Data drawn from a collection

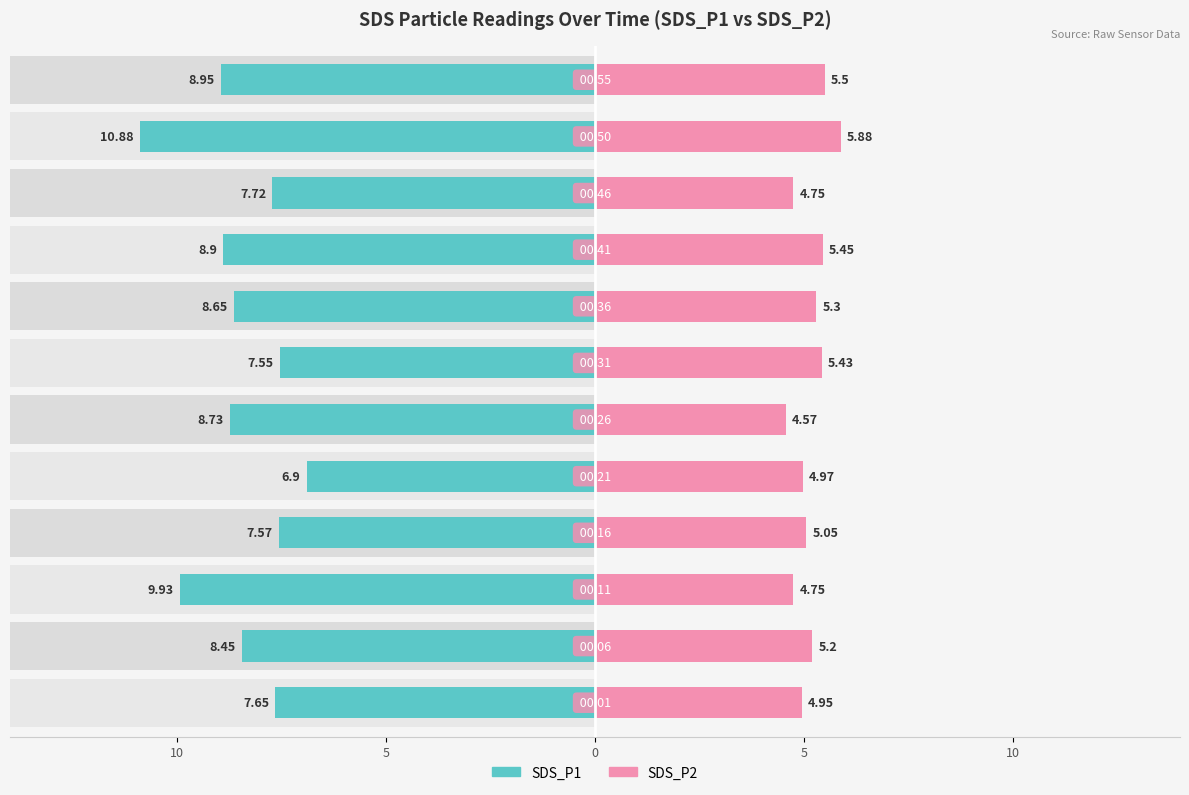

Between 10 and 10, which is larger?

10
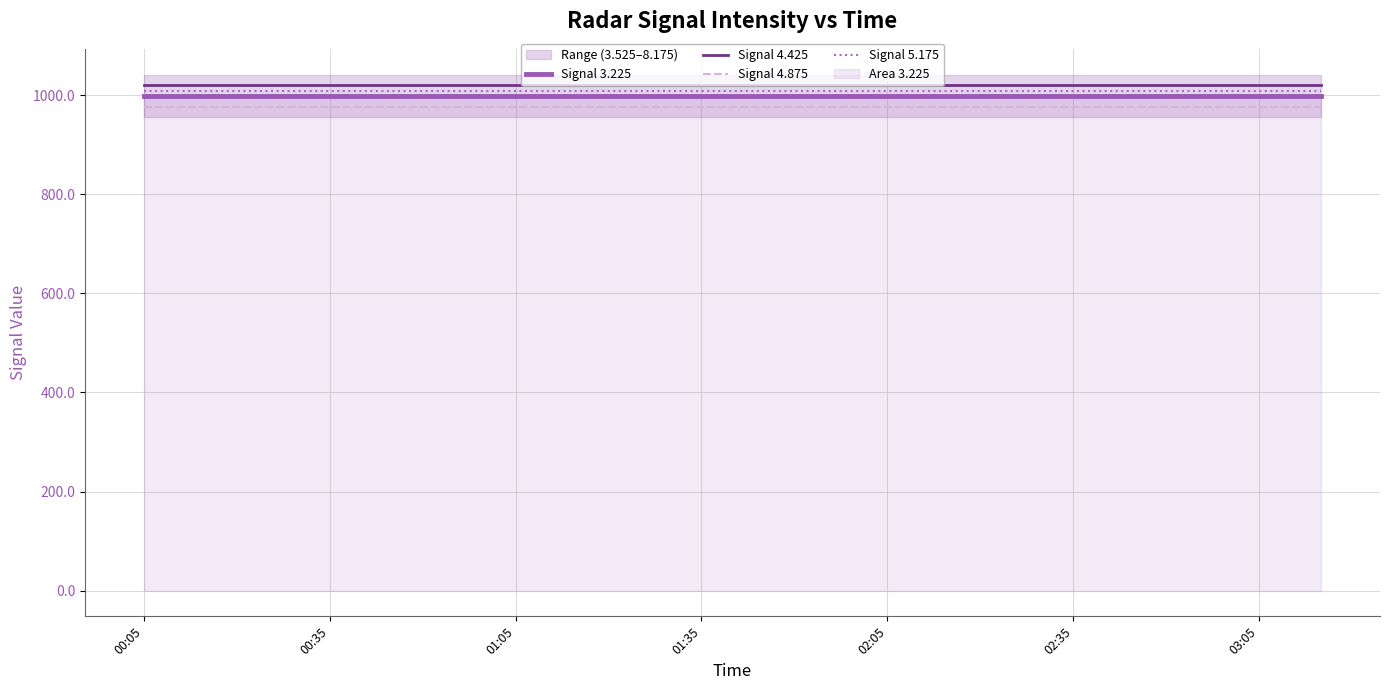

Which series has the largest total across all categories?

Signal 4.425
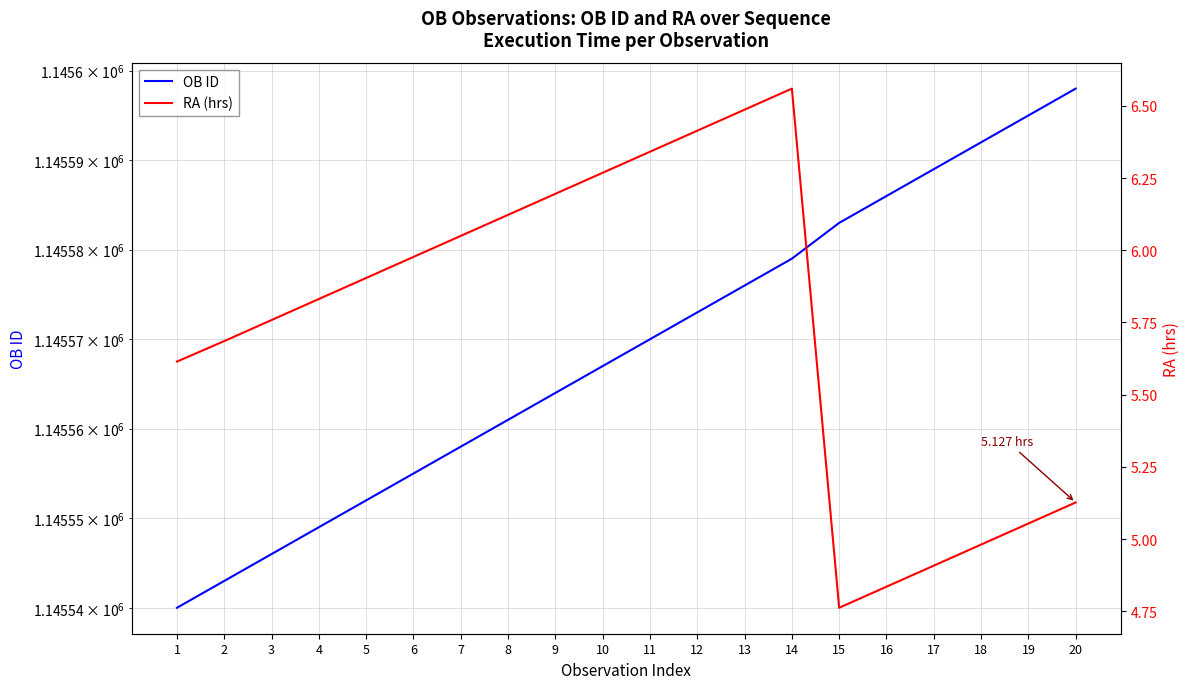

Rank the series at 13 from highest to lowest value.

OB ID, RA (hrs)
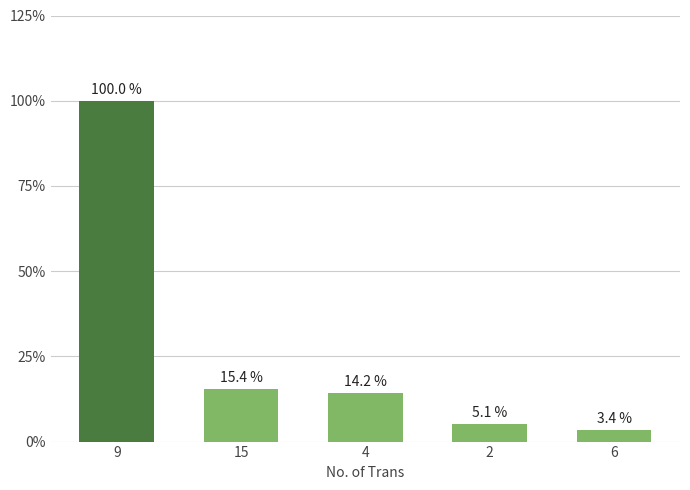

What is the value of the 2nd bar from the left?

15.4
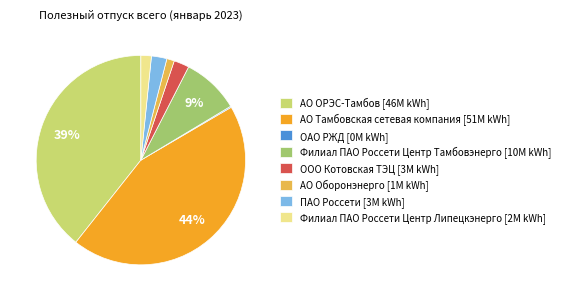

Is there a majority slice in this chart?

No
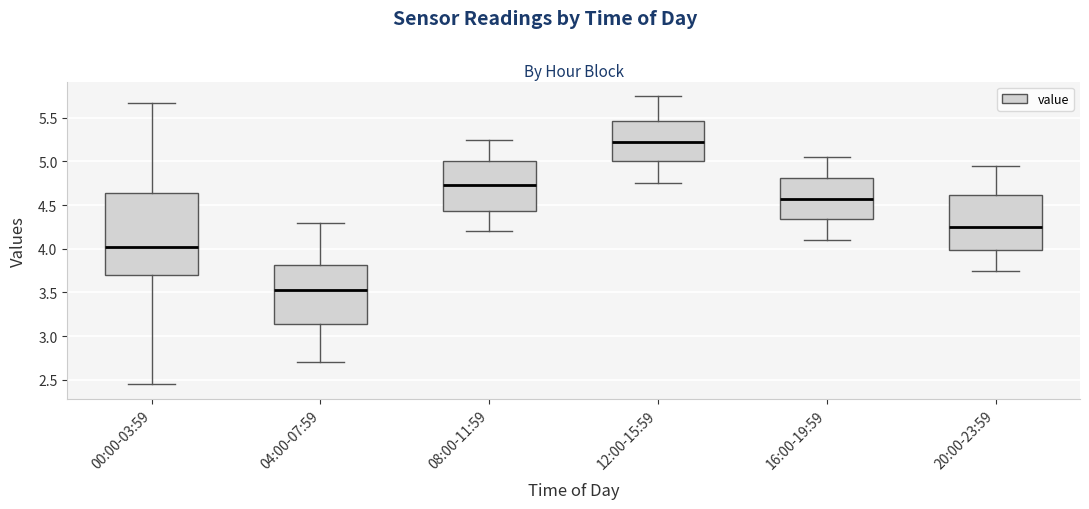

Which box has the lowest median line?

04:00-07:59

*Aim of the task*:
Print every line of the listing above verbatim, leaving out the pictures.

*Problem solution*:
Between 10 and 10, which is larger?

10

Which series has the largest total across all categories?

Signal 4.425

Rank the series at 13 from highest to lowest value.

OB ID, RA (hrs)

What is the value of the 2nd bar from the left?

15.4

Is there a majority slice in this chart?

No

Which box has the lowest median line?

04:00-07:59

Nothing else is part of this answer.